**Work request**
Your result should be every line of the records below that contains the word "project".

**Material provided**
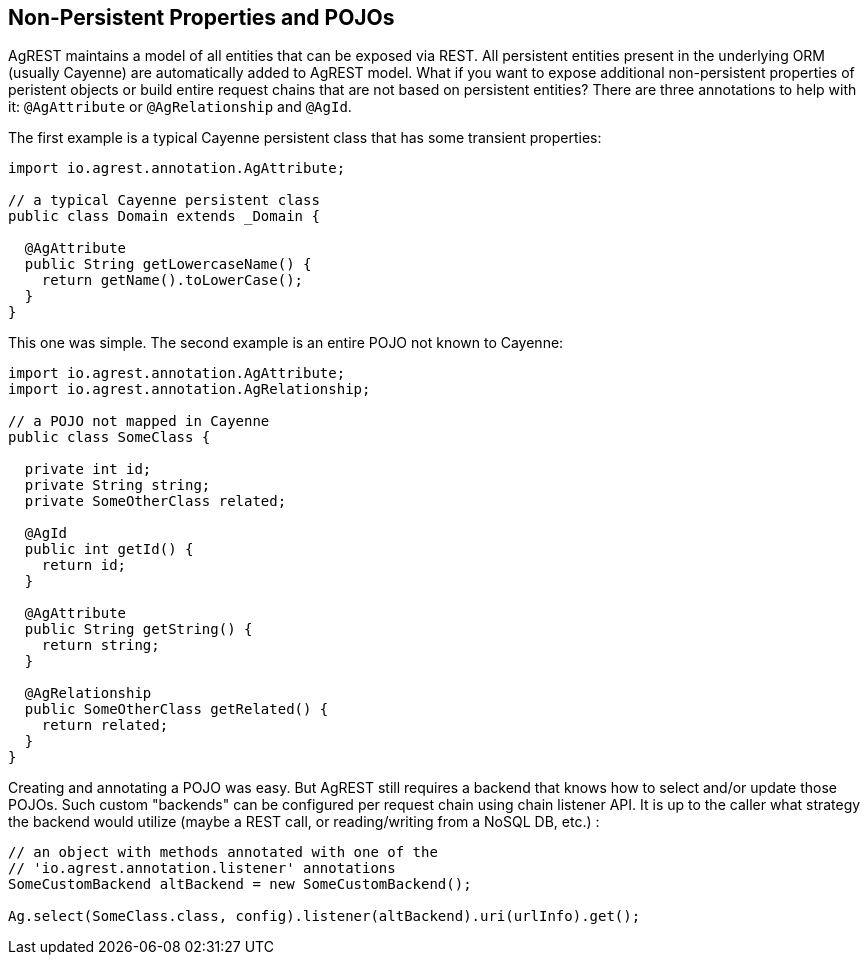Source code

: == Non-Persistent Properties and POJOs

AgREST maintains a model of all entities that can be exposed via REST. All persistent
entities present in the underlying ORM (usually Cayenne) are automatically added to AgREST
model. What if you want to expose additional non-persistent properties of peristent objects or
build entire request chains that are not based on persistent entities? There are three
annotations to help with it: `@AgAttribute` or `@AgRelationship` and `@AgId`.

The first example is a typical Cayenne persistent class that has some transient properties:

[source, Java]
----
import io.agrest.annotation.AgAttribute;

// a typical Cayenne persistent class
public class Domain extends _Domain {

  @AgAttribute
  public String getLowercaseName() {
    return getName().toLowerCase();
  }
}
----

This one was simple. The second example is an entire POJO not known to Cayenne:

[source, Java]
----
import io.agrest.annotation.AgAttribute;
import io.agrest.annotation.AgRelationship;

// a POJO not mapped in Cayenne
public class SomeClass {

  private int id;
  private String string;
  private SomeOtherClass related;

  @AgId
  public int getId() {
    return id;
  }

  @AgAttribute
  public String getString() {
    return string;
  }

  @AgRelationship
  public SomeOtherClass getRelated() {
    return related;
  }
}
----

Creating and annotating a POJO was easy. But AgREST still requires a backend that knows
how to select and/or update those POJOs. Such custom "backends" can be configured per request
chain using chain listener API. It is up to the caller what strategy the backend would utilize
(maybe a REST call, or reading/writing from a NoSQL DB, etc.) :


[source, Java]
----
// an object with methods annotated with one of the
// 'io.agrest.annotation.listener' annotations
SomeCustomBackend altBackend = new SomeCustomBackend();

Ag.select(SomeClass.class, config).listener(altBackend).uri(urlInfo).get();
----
==
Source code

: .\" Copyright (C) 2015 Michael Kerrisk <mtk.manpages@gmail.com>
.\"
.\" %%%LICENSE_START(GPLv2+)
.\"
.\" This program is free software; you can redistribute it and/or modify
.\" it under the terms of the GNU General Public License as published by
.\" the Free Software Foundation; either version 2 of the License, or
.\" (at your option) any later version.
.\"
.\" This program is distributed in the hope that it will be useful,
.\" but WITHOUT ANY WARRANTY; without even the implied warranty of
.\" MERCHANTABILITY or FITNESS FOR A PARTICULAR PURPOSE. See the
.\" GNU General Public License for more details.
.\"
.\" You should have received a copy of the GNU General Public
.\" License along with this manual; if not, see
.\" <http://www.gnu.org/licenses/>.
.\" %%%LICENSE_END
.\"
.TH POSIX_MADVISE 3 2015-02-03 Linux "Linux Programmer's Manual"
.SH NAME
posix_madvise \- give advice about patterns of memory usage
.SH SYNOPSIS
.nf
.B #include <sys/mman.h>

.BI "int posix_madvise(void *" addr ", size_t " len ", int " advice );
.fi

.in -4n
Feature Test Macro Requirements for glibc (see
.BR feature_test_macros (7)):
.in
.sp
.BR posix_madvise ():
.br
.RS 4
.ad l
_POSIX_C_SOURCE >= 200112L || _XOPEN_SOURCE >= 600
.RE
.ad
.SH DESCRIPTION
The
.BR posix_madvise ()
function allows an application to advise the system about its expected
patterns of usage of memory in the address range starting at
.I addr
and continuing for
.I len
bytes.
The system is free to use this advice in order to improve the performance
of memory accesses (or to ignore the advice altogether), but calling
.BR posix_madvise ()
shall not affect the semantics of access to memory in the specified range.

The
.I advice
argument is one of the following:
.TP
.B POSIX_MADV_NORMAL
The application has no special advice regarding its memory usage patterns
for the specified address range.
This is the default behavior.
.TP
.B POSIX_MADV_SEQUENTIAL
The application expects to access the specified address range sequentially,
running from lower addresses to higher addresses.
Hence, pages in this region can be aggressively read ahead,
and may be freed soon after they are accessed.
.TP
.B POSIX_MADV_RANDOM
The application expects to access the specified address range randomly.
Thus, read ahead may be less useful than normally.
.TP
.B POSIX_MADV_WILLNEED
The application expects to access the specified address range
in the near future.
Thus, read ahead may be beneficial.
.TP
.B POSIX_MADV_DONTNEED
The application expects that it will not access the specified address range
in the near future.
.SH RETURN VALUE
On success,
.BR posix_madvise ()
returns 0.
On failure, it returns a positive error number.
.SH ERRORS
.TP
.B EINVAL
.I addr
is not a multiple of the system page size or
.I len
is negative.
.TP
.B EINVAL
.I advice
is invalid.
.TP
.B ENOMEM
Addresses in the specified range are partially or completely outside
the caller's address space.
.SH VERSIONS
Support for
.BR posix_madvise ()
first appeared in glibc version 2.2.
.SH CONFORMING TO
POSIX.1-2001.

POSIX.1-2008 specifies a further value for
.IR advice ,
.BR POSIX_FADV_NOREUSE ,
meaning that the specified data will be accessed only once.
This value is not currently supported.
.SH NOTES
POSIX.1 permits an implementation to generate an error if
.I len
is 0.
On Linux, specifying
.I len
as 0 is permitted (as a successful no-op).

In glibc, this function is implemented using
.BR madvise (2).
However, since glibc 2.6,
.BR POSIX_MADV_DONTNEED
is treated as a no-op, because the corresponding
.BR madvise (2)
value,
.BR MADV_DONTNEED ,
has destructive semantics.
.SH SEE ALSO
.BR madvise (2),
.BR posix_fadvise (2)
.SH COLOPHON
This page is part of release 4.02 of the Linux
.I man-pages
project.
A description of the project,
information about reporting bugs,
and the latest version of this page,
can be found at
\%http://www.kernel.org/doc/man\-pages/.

**Solution**
project.
A description of the project,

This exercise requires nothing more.